Every entry needs to be reproduced exactly.

※

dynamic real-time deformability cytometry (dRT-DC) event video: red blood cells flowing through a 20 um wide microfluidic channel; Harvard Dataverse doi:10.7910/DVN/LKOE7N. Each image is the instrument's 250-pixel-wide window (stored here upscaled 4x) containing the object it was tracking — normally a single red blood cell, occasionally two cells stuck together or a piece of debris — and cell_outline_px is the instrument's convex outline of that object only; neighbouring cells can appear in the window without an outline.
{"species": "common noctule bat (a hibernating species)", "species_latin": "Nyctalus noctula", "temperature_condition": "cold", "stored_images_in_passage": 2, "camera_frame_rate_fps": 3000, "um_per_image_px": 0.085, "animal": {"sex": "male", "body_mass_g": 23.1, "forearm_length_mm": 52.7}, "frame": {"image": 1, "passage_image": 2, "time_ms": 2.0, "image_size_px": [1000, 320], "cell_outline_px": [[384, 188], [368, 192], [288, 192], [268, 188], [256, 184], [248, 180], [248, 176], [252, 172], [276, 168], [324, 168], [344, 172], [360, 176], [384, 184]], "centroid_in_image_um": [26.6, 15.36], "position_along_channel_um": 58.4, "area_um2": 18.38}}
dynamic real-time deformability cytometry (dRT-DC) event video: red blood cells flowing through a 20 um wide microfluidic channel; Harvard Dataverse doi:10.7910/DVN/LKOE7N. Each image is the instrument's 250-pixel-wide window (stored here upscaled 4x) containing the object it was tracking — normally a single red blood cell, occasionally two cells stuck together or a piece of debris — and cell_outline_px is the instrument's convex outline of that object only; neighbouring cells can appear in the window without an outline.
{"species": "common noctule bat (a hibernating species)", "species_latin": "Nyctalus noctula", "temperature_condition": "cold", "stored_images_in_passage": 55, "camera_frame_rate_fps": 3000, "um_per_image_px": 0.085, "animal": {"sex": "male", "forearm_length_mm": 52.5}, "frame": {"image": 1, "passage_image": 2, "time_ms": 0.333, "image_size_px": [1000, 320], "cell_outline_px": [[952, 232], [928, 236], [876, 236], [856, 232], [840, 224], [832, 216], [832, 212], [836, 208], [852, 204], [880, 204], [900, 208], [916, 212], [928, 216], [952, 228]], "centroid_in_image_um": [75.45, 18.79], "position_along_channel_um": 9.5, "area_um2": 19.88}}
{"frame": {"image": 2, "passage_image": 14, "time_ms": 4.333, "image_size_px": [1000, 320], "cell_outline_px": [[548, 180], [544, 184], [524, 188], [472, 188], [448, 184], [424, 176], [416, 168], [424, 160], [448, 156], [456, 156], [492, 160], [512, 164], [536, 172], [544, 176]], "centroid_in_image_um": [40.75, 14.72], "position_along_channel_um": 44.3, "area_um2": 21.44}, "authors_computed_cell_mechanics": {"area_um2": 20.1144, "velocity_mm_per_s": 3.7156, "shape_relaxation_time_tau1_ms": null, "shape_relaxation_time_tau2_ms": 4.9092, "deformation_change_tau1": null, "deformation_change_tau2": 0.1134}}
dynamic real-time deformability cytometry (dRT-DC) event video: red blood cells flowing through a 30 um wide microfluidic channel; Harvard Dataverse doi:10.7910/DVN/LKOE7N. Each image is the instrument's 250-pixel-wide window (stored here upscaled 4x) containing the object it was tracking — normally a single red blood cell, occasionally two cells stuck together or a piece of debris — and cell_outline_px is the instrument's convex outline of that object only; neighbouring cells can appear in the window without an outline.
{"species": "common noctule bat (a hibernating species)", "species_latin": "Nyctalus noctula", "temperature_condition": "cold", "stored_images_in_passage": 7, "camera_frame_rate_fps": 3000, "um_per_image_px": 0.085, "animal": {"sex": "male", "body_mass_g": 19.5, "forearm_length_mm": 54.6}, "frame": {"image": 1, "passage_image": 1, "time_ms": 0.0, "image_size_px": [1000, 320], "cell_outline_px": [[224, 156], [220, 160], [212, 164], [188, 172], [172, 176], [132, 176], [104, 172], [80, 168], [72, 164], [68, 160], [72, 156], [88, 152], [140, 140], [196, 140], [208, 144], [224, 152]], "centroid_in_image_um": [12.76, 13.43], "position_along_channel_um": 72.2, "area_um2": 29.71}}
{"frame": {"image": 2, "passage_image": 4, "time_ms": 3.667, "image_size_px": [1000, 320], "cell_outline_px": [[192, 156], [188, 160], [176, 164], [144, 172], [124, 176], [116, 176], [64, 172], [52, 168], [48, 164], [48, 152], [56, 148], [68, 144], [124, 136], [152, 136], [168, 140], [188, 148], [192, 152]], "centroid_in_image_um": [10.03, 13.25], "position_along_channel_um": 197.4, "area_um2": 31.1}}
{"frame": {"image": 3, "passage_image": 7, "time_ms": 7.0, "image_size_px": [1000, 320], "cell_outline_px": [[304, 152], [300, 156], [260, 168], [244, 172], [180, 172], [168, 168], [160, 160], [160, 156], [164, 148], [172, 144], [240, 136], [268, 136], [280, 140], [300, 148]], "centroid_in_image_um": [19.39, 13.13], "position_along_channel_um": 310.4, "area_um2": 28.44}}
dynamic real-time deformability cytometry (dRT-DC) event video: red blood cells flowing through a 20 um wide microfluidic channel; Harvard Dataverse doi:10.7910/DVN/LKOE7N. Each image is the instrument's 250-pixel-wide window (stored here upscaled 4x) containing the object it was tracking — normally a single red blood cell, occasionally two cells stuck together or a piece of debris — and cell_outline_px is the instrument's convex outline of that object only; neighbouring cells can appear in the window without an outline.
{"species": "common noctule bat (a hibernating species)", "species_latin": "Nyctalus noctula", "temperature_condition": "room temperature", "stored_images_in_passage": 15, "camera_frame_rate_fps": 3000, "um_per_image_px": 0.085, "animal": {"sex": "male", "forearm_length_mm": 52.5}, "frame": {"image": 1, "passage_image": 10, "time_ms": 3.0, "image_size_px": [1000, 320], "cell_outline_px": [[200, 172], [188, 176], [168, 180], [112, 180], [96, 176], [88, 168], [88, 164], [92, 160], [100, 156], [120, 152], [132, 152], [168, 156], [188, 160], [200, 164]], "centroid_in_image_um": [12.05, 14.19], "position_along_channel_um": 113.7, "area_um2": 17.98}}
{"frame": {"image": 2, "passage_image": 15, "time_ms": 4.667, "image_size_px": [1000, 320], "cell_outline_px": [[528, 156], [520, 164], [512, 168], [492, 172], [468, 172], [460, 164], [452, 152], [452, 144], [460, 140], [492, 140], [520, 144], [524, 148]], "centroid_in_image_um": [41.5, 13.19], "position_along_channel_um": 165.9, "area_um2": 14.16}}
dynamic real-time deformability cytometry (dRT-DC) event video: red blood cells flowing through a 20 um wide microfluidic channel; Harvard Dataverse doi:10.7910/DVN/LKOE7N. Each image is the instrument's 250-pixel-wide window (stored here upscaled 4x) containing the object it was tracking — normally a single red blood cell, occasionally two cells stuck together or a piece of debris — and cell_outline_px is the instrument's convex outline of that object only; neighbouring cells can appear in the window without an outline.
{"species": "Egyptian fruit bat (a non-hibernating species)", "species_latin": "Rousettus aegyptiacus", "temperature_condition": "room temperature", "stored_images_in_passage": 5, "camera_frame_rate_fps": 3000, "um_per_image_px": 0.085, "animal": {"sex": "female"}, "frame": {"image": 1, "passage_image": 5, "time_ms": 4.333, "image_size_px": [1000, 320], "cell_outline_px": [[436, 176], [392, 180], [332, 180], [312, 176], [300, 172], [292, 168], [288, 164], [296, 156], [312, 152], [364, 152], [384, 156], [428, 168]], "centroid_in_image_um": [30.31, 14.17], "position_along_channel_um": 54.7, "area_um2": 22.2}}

※

__SOLUTION FOR THIS TASK__:
dynamic real-time deformability cytometry (dRT-DC) event video: red blood cells flowing through a 20 um wide microfluidic channel; Harvard Dataverse doi:10.7910/DVN/LKOE7N. Each image is the instrument's 250-pixel-wide window (stored here upscaled 4x) containing the object it was tracking — normally a single red blood cell, occasionally two cells stuck together or a piece of debris — and cell_outline_px is the instrument's convex outline of that object only; neighbouring cells can appear in the window without an outline.
{"species": "common noctule bat (a hibernating species)", "species_latin": "Nyctalus noctula", "temperature_condition": "cold", "stored_images_in_passage": 2, "camera_frame_rate_fps": 3000, "um_per_image_px": 0.085, "animal": {"sex": "male", "body_mass_g": 23.1, "forearm_length_mm": 52.7}, "frame": {"image": 1, "passage_image": 2, "time_ms": 2.0, "image_size_px": [1000, 320], "cell_outline_px": [[384, 188], [368, 192], [288, 192], [268, 188], [256, 184], [248, 180], [248, 176], [252, 172], [276, 168], [324, 168], [344, 172], [360, 176], [384, 184]], "centroid_in_image_um": [26.6, 15.36], "position_along_channel_um": 58.4, "area_um2": 18.38}}
dynamic real-time deformability cytometry (dRT-DC) event video: red blood cells flowing through a 20 um wide microfluidic channel; Harvard Dataverse doi:10.7910/DVN/LKOE7N. Each image is the instrument's 250-pixel-wide window (stored here upscaled 4x) containing the object it was tracking — normally a single red blood cell, occasionally two cells stuck together or a piece of debris — and cell_outline_px is the instrument's convex outline of that object only; neighbouring cells can appear in the window without an outline.
{"species": "common noctule bat (a hibernating species)", "species_latin": "Nyctalus noctula", "temperature_condition": "cold", "stored_images_in_passage": 55, "camera_frame_rate_fps": 3000, "um_per_image_px": 0.085, "animal": {"sex": "male", "forearm_length_mm": 52.5}, "frame": {"image": 1, "passage_image": 2, "time_ms": 0.333, "image_size_px": [1000, 320], "cell_outline_px": [[952, 232], [928, 236], [876, 236], [856, 232], [840, 224], [832, 216], [832, 212], [836, 208], [852, 204], [880, 204], [900, 208], [916, 212], [928, 216], [952, 228]], "centroid_in_image_um": [75.45, 18.79], "position_along_channel_um": 9.5, "area_um2": 19.88}}
{"frame": {"image": 2, "passage_image": 14, "time_ms": 4.333, "image_size_px": [1000, 320], "cell_outline_px": [[548, 180], [544, 184], [524, 188], [472, 188], [448, 184], [424, 176], [416, 168], [424, 160], [448, 156], [456, 156], [492, 160], [512, 164], [536, 172], [544, 176]], "centroid_in_image_um": [40.75, 14.72], "position_along_channel_um": 44.3, "area_um2": 21.44}, "authors_computed_cell_mechanics": {"area_um2": 20.1144, "velocity_mm_per_s": 3.7156, "shape_relaxation_time_tau1_ms": null, "shape_relaxation_time_tau2_ms": 4.9092, "deformation_change_tau1": null, "deformation_change_tau2": 0.1134}}
dynamic real-time deformability cytometry (dRT-DC) event video: red blood cells flowing through a 30 um wide microfluidic channel; Harvard Dataverse doi:10.7910/DVN/LKOE7N. Each image is the instrument's 250-pixel-wide window (stored here upscaled 4x) containing the object it was tracking — normally a single red blood cell, occasionally two cells stuck together or a piece of debris — and cell_outline_px is the instrument's convex outline of that object only; neighbouring cells can appear in the window without an outline.
{"species": "common noctule bat (a hibernating species)", "species_latin": "Nyctalus noctula", "temperature_condition": "cold", "stored_images_in_passage": 7, "camera_frame_rate_fps": 3000, "um_per_image_px": 0.085, "animal": {"sex": "male", "body_mass_g": 19.5, "forearm_length_mm": 54.6}, "frame": {"image": 1, "passage_image": 1, "time_ms": 0.0, "image_size_px": [1000, 320], "cell_outline_px": [[224, 156], [220, 160], [212, 164], [188, 172], [172, 176], [132, 176], [104, 172], [80, 168], [72, 164], [68, 160], [72, 156], [88, 152], [140, 140], [196, 140], [208, 144], [224, 152]], "centroid_in_image_um": [12.76, 13.43], "position_along_channel_um": 72.2, "area_um2": 29.71}}
{"frame": {"image": 2, "passage_image": 4, "time_ms": 3.667, "image_size_px": [1000, 320], "cell_outline_px": [[192, 156], [188, 160], [176, 164], [144, 172], [124, 176], [116, 176], [64, 172], [52, 168], [48, 164], [48, 152], [56, 148], [68, 144], [124, 136], [152, 136], [168, 140], [188, 148], [192, 152]], "centroid_in_image_um": [10.03, 13.25], "position_along_channel_um": 197.4, "area_um2": 31.1}}
{"frame": {"image": 3, "passage_image": 7, "time_ms": 7.0, "image_size_px": [1000, 320], "cell_outline_px": [[304, 152], [300, 156], [260, 168], [244, 172], [180, 172], [168, 168], [160, 160], [160, 156], [164, 148], [172, 144], [240, 136], [268, 136], [280, 140], [300, 148]], "centroid_in_image_um": [19.39, 13.13], "position_along_channel_um": 310.4, "area_um2": 28.44}}
dynamic real-time deformability cytometry (dRT-DC) event video: red blood cells flowing through a 20 um wide microfluidic channel; Harvard Dataverse doi:10.7910/DVN/LKOE7N. Each image is the instrument's 250-pixel-wide window (stored here upscaled 4x) containing the object it was tracking — normally a single red blood cell, occasionally two cells stuck together or a piece of debris — and cell_outline_px is the instrument's convex outline of that object only; neighbouring cells can appear in the window without an outline.
{"species": "common noctule bat (a hibernating species)", "species_latin": "Nyctalus noctula", "temperature_condition": "room temperature", "stored_images_in_passage": 15, "camera_frame_rate_fps": 3000, "um_per_image_px": 0.085, "animal": {"sex": "male", "forearm_length_mm": 52.5}, "frame": {"image": 1, "passage_image": 10, "time_ms": 3.0, "image_size_px": [1000, 320], "cell_outline_px": [[200, 172], [188, 176], [168, 180], [112, 180], [96, 176], [88, 168], [88, 164], [92, 160], [100, 156], [120, 152], [132, 152], [168, 156], [188, 160], [200, 164]], "centroid_in_image_um": [12.05, 14.19], "position_along_channel_um": 113.7, "area_um2": 17.98}}
{"frame": {"image": 2, "passage_image": 15, "time_ms": 4.667, "image_size_px": [1000, 320], "cell_outline_px": [[528, 156], [520, 164], [512, 168], [492, 172], [468, 172], [460, 164], [452, 152], [452, 144], [460, 140], [492, 140], [520, 144], [524, 148]], "centroid_in_image_um": [41.5, 13.19], "position_along_channel_um": 165.9, "area_um2": 14.16}}
dynamic real-time deformability cytometry (dRT-DC) event video: red blood cells flowing through a 20 um wide microfluidic channel; Harvard Dataverse doi:10.7910/DVN/LKOE7N. Each image is the instrument's 250-pixel-wide window (stored here upscaled 4x) containing the object it was tracking — normally a single red blood cell, occasionally two cells stuck together or a piece of debris — and cell_outline_px is the instrument's convex outline of that object only; neighbouring cells can appear in the window without an outline.
{"species": "Egyptian fruit bat (a non-hibernating species)", "species_latin": "Rousettus aegyptiacus", "temperature_condition": "room temperature", "stored_images_in_passage": 5, "camera_frame_rate_fps": 3000, "um_per_image_px": 0.085, "animal": {"sex": "female"}, "frame": {"image": 1, "passage_image": 5, "time_ms": 4.333, "image_size_px": [1000, 320], "cell_outline_px": [[436, 176], [392, 180], [332, 180], [312, 176], [300, 172], [292, 168], [288, 164], [296, 156], [312, 152], [364, 152], [384, 156], [428, 168]], "centroid_in_image_um": [30.31, 14.17], "position_along_channel_um": 54.7, "area_um2": 22.2}}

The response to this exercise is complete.